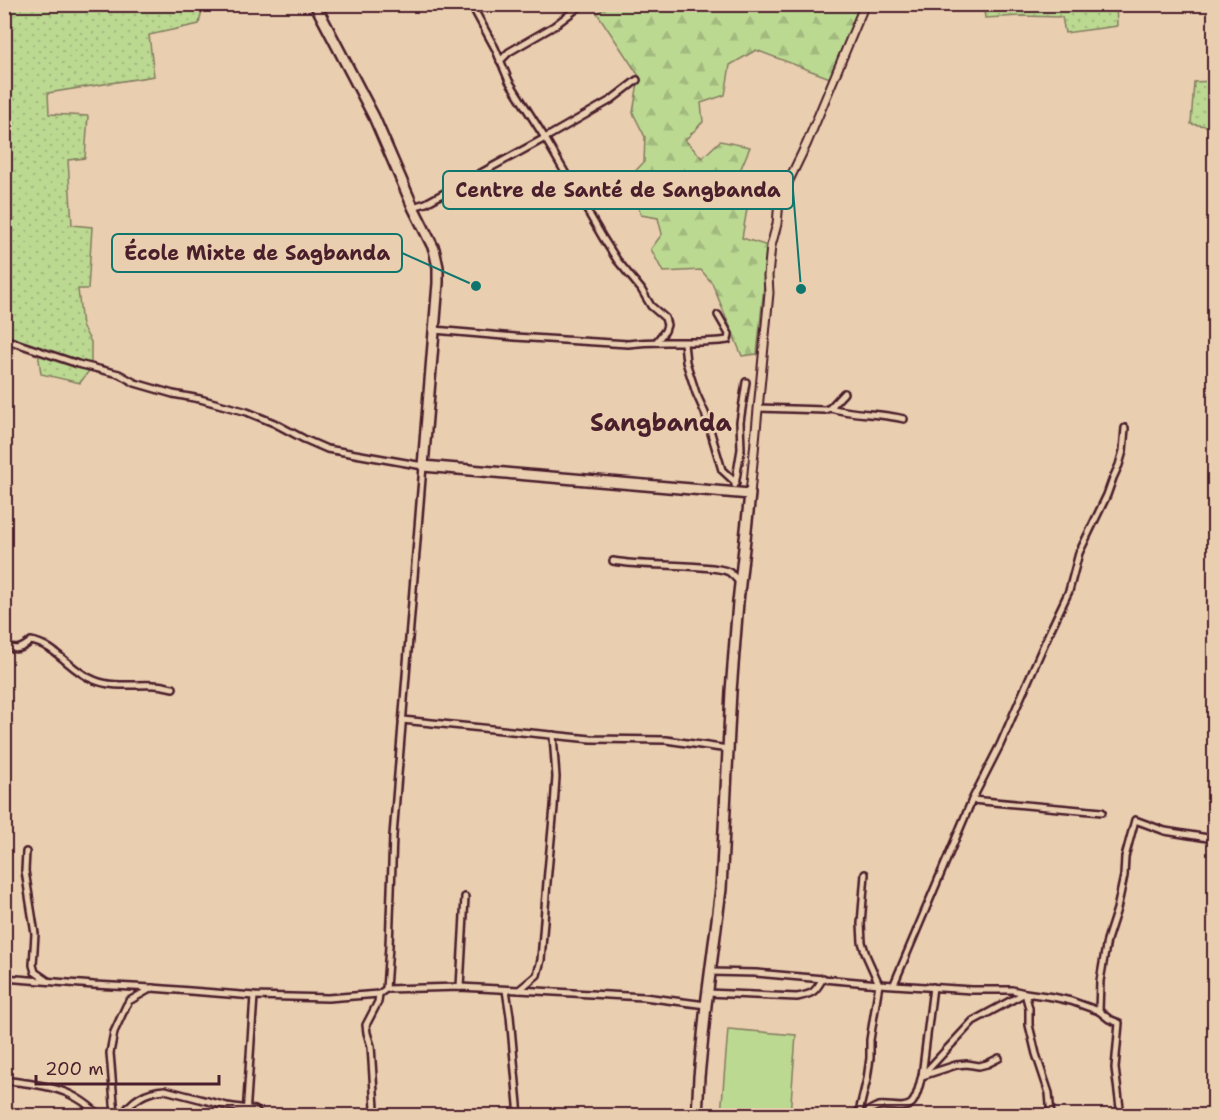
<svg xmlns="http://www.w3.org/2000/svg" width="1219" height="1120" font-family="'Shantell Sans',sans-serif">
	<defs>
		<pattern id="grass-dots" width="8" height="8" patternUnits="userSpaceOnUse" patternTransform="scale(1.5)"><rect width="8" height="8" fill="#bcd992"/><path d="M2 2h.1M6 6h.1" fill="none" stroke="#a3ba7e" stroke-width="1.8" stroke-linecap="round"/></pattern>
		<pattern id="forest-firs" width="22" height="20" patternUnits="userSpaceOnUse" patternTransform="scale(1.5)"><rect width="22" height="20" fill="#bcd992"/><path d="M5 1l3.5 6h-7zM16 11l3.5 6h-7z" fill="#a3ba7e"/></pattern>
	</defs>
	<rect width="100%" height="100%" fill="#e9ceb0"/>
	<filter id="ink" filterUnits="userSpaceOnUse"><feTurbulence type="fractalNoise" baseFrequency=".0167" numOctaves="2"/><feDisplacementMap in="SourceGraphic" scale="12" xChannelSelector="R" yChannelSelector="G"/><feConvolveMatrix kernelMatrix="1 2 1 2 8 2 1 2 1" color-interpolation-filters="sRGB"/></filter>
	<g filter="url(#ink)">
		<g fill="url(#grass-dots)" stroke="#837c5e" stroke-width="1.5">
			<path d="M5 5H203L199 24 149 35 154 76 48 93 49 114 88 116 85 158 68 160 72 225 92 227 88 289H78L82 326 91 342V368L80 383 41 374 38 352 18 347 5 350Z"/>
			<path d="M983 5H1116L1117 26 1065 33 1062 17 1020 16 985 18Z"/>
			<path d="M1214 81V127L1191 124 1194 82Z"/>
		</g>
		<path fill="url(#forest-firs)" stroke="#837c5e" stroke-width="1.5" d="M611 4 860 5 830 78 756 50 730 65 725 95 701 103 703 122 685 140 702 158 720 141 750 147 739 173 754 178 761 182 748 203 742 238 768 246 757 354 742 356 712 283 701 270 663 272 651 249 662 234 658 218 641 215 628 179 644 162 645 137 633 113 639 76 597 13Z"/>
		<path fill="#bcd992" stroke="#837c5e" stroke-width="1.5" d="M728 1029 796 1035 790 1115H721Z"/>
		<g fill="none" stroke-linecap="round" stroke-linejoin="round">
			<defs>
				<g id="minor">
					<path d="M471 4 495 48 509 81 545 138 603 238 617 260 641 289 651 306 665 318 667 325 665 331 656 342"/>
					<path d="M500 61 509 52 554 26 583 4"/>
					<path d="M413 207 426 203 545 138 611 100 637 80"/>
					<path d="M434 330 515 337 628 344C661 339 695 345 728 340L729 334 718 315"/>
					<path d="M4 339 78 364 119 374 135 383 173 394 200 399 247 412 274 423 304 439 327 449 423 466 393 836 389 946 386 989"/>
					<path d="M684 343 686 362 696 393 705 413 722 470 736 483"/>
					<path d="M758 408 825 410 830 408 844 393"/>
					<path d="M830 408C854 415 879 413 904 419"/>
					<path d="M735 485 741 449 740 422 746 382"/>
					<path d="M613 561C642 566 672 564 701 567 710 568 720 568 729 572 733 575 736 578 739 582"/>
					<path d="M4 646C16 651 22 649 31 641 56 645 70 671 94 680 113 688 135 684 154 685 161 685 167 687 173 688"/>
					<path d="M402 720 591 739 666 740 728 749"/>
					<path d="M972 800 1102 812"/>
					<path d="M26 852 25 871 35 934 33 965 35 972 48 981"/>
					<path d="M710 972 756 973 879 984 972 990H1012L1025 993 1029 1008V1025L1036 1054 1049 1093 1051 1116"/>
					<path d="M4 978 94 985 152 988 254 996 328 998 379 994 386 989 460 987 519 990 644 997 706 1005"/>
					<path d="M894 984 972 800 1000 745 1049 633 1069 591 1079 553 1107 495 1113 478 1119 465 1123 451 1125 428"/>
					<path d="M460 987 465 897"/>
					<path d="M933 987 922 1076 973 1021 1025 993 1053 997 1071 1001 1099 1011 1109 1019 1119 1023 1115 1068 1121 1116"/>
					<path d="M506 990 510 1016 519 1116"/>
					<path d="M519 990 537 975 541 960 547 882 554 807 556 777 553 735"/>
					<path d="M707 993 797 997C812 994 815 993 823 978"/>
					<path d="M1099 1011 1100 981 1107 940 1117 909 1124 876 1125 857 1135 820 1165 831 1214 839"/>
					<path d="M4 1080C28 1084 56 1085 77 1098 86 1103 93 1109 100 1116"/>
					<path d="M115 1116 111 1065 110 1053 114 1032 126 1006 129 1001 152 988"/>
					<path d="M122 1116C132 1099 146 1091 165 1090L227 1106 255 1110 261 1116"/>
					<path d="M246 1116 254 996"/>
					<path d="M373 1116 375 1108 371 1046 367 1033 366 1025 378 1002 379 994"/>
					<path d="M858 1116 867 1079 870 1058V1040L879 984 866 955 862 942 861 924 865 874"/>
					<path d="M862 1116C868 1111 872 1108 879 1106 889 1104 904 1111 912 1103 918 1096 919 1084 922 1076L956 1065 967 1064 979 1066 987 1064 999 1058"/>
				</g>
				<path id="tertiary" d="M750 494 769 293 768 276 771 246 777 224 779 201 807 143 865 4"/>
				<path id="primary" d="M315 4 374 117 413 207 434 249 438 267V283L423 466 750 494 738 602 731 691 721 889 706 1005 699 1077 697 1116"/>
			</defs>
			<use href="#minor" stroke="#4a1f2b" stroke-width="10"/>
			<use href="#tertiary" stroke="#4a1f2b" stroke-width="11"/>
			<use href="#primary" stroke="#4a1f2b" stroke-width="14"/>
			<use href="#minor" stroke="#e9ceb0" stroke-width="5"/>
			<use href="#tertiary" stroke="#e9ceb0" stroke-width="7"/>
			<use href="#primary" stroke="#e9ceb0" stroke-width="9"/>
		</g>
	</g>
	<g text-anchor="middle" stroke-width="5" stroke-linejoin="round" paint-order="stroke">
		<g font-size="24" font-weight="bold" fill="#4a1f2b" stroke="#e9ceb0">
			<text x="661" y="431">Sangbanda</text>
		</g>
	</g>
	<path fill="none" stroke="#0f766e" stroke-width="2" d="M801 289L793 190M476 286L402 253"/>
	<g fill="#0f766e" stroke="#e9ceb0" stroke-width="2">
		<circle cx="801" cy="289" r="6"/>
		<circle cx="476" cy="286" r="6"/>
	</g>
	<g fill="#e9ceb0" stroke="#0f766e" stroke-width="2">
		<rect x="443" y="171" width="350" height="38" rx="6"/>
		<rect x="112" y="234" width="290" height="38" rx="6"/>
	</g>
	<g font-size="20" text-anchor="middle" font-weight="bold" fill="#4a1f2b">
		<text x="618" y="197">Centre de Santé de Sangbanda</text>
		<text x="257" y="260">École Mixte de Sagbanda</text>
	</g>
	<rect width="1219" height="1120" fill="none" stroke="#e9ceb0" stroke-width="24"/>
	<rect x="12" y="12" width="1195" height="1096" fill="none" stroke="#4a1f2b" stroke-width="2" filter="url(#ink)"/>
	<path d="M36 1075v9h183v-9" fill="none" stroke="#4a1f2b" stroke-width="3"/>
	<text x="45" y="1075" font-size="18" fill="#4a1f2b" stroke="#e9ceb0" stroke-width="4.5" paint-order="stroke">200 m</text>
</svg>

What the task requires: Show all lines above containing "linejoin".

Exercise response:
		<g fill="none" stroke-linecap="round" stroke-linejoin="round">
	<g text-anchor="middle" stroke-width="5" stroke-linejoin="round" paint-order="stroke">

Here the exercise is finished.